Het IBB-programma wil een CO2-reductie bewerkstelligen voor verkeer en vervoer. Het richt zich op het stimuleren van het innovatieve spoor, op weg naar 2e generatie biobrandstoffen. CO2-reductie projecten als investeringsprojecten en toepassingsprojecten die geheel of ten dele gericht zijn op de vermindering van de aan het verkeer en het vervoer via water, weg of rails aan Nederland toe te rekenen uitstoot van CO2 komen voor subsidie in aanmerking. Innovatieve biobrandstoffen moeten zo duurzaam mogelijk zijn. Innovatieve biobrandstoffen hebben een significant betere CO2-equivalenten prestatie dan de eerste generatie. De verbetering van de CO2-reductie door innovatieve biobrandstoffen moet ten opzichte van fossiele brandstoffen ten minste 10% beter scoren dan eerste generatie biobrandstoffen, wil een biobrandstof ‘innovatief’ genoemd worden. Zoals aangegeven in de beleidsbrief is een totaal budget van 60 miljoen euro beschikbaar. Voor dit programma is 12 miljoen euro beschikbaar. Dit programma wordt geëvalueerd en er wordt bekeken of een nieuw programma kan worden vastgesteld om de nog gereserveerde gelden te verdelen.

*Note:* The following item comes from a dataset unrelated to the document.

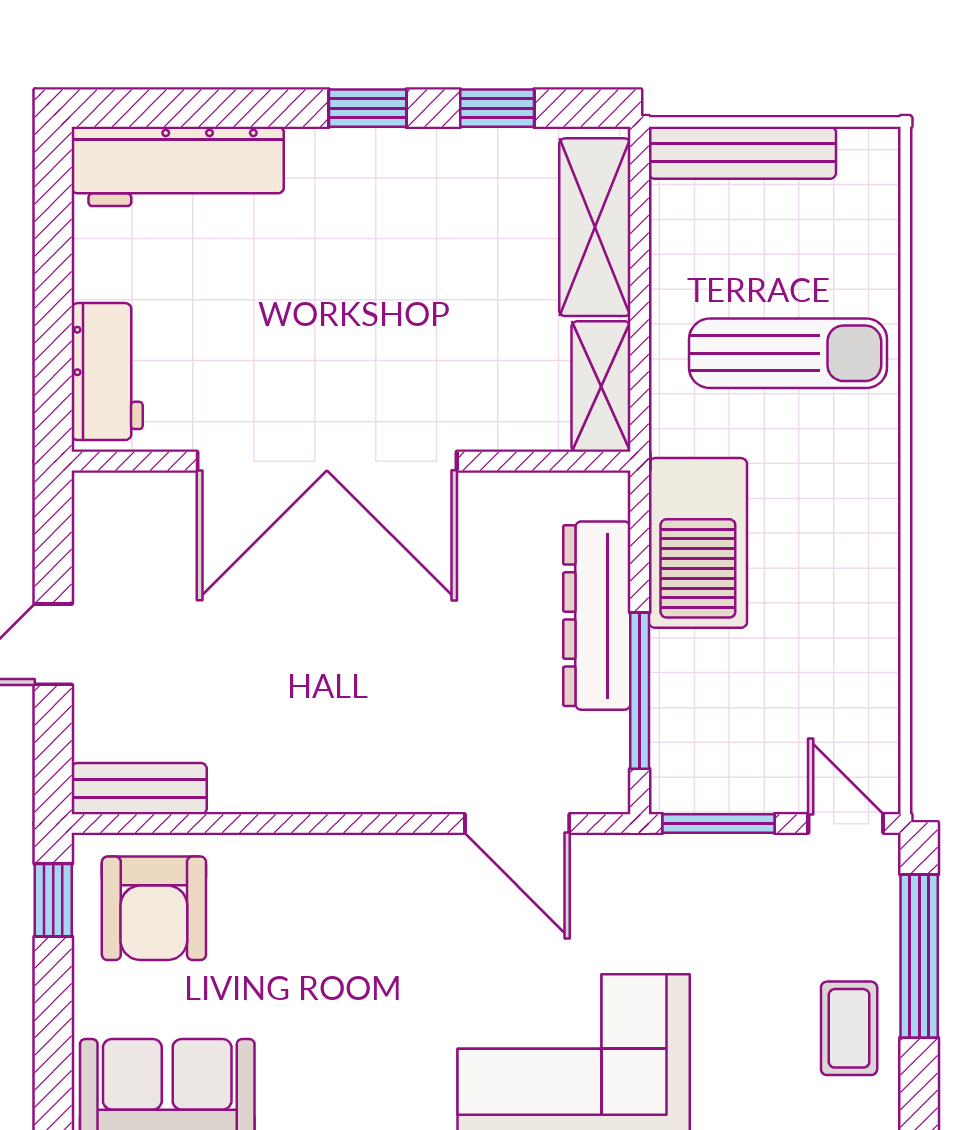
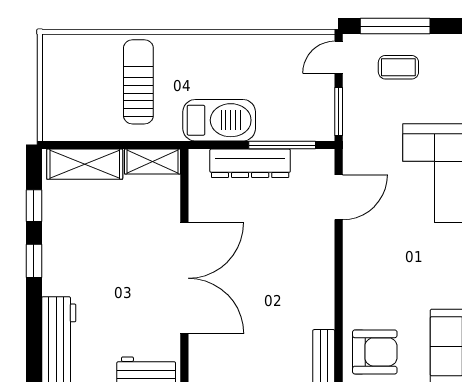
bench: (742, 153) -> (53, 101), removed
coffee table: (849, 1028) -> (398, 67), moved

Voorts strekt dit besluit tot vaststelling van aanvraagformulieren waarvan bij indiening van een subsidieaanvraag gebruik moet worden gemaakt. Vanwege de omvang is ervoor gekozen om deze aanvraagformulieren ter inzage te leggen bij het Ministerie van Verkeer en Waterstaat, per adres Hoofddirectie Juridische Zaken, Koningskade 4 te Den Haag.

De aanvraagformulieren voor het Subsidieprogramma CO2-reductie reductie Innovatieve Biobrandstoffen voor transport zijn tevens te verkrijgen bij SenterNovem Zwolle/CO2-reductie verkeer en vervoer, Postbus 10073, 8000 GB Zwolle.